Top of Text block
This first group is generally young, pseudo-intellectual, and their only reference is while formally educated within the last thirty years (they’re under 50). Most of the oppositional (conservative) punditry falls into this category. [Important to note, this group is also joined by the majority of politicians who are approximately the same age.]

♦ The second group are those who truly know better. They are older and wiser, they know the truth because they saw it unfold. However, they are also financially dependent on retention of a global narrative that sold the change in the past 40 years. These are the willfully blind who have sold-out to the benefit of, and enrichment from, the false economy.

This second group is intent on retaining a historic set of false assumptions by fraud and deception.  There motives can be debated, but most conservatives as well as almost all democrats in media punditry fit into this second grouping. Their false economic framework is then echo-chambered through think-tanks, and passed down to the younger group #1.

ben shapiro
rich lowry

Exhibit “A” would be conservatives standing at CPAC to applaud Speaker Paul Ryan who passed a $2+ trillion Omnibus spending bill to ensure 8 straight years without a budget. See the disconnect?

The world-view of the first group (younger voices, CPAC seal-clappers) is fundamentally seeded on social issues.

They are in no position to speak accurately about economic matters because they don’t have a reference point underpinning their expressed outlook. Their Gen-X and Millennial economic arguments are esoteric opinions . They never experienced the era of industrial giants; they have no form of reference.

♦ In most of the modern post-war industrial era (1950-1980) banking was a boring job and only slide rule bean-counters and actuarial accountants moved into that sector of the workforce. Most people don’t like math – these were not exciting jobs. Inside the most boring division of a boring banking industry were the bond departments within the larger bank and finance companies.

The excitement was in the actual economy of Main Street business. The giants of industry created businesses, built things, manufactured products, created innovation and originated internal domestic wealth in a fast-paced real economy. Natural peaks and economic valleys, as the GDP expanded and contracted, based on internal economic factors of labor, energy, monetary policy and regulation.
Bottom of Text block
Top of Data for review
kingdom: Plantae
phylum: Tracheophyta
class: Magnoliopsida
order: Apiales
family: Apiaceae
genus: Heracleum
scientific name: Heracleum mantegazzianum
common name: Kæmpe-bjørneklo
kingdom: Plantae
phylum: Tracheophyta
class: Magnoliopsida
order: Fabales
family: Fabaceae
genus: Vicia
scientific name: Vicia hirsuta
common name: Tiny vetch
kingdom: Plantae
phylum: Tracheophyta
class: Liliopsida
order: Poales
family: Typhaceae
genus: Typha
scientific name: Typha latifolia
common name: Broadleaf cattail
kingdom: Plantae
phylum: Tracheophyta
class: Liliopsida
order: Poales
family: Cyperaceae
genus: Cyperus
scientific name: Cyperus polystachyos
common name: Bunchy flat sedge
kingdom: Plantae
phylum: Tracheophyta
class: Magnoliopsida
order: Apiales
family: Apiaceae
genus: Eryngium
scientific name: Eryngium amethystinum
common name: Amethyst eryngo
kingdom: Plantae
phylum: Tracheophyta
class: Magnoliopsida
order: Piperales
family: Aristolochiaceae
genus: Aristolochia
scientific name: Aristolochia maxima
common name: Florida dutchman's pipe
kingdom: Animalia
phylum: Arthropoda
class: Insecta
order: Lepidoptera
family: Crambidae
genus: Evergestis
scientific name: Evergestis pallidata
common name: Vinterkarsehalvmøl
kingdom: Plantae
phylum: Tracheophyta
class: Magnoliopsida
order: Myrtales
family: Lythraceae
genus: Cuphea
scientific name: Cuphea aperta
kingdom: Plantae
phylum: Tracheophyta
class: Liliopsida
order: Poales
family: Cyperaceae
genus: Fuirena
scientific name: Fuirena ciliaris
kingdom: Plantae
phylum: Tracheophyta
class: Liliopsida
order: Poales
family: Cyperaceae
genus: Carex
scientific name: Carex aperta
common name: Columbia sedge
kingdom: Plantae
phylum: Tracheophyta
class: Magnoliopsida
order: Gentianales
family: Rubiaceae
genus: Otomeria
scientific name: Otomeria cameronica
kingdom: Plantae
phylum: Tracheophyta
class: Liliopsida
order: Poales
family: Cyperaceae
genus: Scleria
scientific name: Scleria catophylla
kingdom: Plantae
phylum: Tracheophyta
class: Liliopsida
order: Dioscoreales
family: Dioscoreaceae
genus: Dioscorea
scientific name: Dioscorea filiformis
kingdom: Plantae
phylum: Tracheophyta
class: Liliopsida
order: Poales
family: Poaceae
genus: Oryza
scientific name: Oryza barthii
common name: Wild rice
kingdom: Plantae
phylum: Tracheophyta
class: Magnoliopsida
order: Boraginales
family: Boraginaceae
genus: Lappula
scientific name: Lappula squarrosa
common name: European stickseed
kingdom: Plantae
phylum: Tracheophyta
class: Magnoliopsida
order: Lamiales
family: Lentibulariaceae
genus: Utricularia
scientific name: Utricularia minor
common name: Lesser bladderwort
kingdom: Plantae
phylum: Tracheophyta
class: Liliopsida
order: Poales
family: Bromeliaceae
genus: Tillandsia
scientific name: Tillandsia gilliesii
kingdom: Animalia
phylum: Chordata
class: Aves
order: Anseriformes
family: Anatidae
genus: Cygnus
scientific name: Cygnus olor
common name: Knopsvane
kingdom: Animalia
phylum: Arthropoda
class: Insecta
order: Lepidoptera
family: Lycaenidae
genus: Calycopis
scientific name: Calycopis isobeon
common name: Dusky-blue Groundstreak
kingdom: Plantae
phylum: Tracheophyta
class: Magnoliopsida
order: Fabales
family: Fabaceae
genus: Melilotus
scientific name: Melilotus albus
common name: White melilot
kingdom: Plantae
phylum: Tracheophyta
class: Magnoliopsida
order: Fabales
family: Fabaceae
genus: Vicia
Bottom of Data for review
Apply what you read
(1) Answer these questions from the passage on economic punditry:
(a) What age limit does it give for the first group?
(b) What years does it give for the modern post-war industrial era?
(c) How large was the Omnibus spending bill it says Speaker Paul Ryan passed?
(2) What internal economic factors does the passage on economic punditry name as driving GDP's expansion and contraction?
(3) Could you extend the passage on economic punditry from its last sentence?
The material has no connection to the passage on economic punditry.

Per-task outputs
(1)
(a) Under 50.
(b) 1950 to 1980.
(c) $2+ trillion.

(2) Labor, energy, monetary policy, and regulation.

(3)
Main Street generated the pool of political candidates – because the legislative conduct of politicians had more impact on Main Street. Simply, the business agents had a vested interest in political determinations. Political candidates courted industrialists, business owners, and capitalist giants to support them. As a consequence Main Street USA was in control of DC outcomes.

Despite the liberal talking points to the contrary, this relationship was a natural synergy of business interests and political influence. It just made sense that way, and the grown-ups were generally in charge of it.


♦ Commercial banks courted businesses because bankers needed deposits. Without deposits banks could not generate loans; without loans banks could not generate profits…. and so it was. By rule only 10 percent of a commercial bank’s income could stem from securities.

One exception to this 10% rule was that commercial banks could underwrite government-issued bonds. Investment banks (the bond division) were entirely separate entities. The Glass-Steagall banking laws of 1932 kept it that way.

However, mid 1970’s bank regulators began issuing Glass–Steagall interpretations -that were upheld by courts- and permitted banks and their affiliates to engage in an increasing variety and amount of securities activities. After years of continual erosion of the Glass-Steagall firewall, eventually it disappeared.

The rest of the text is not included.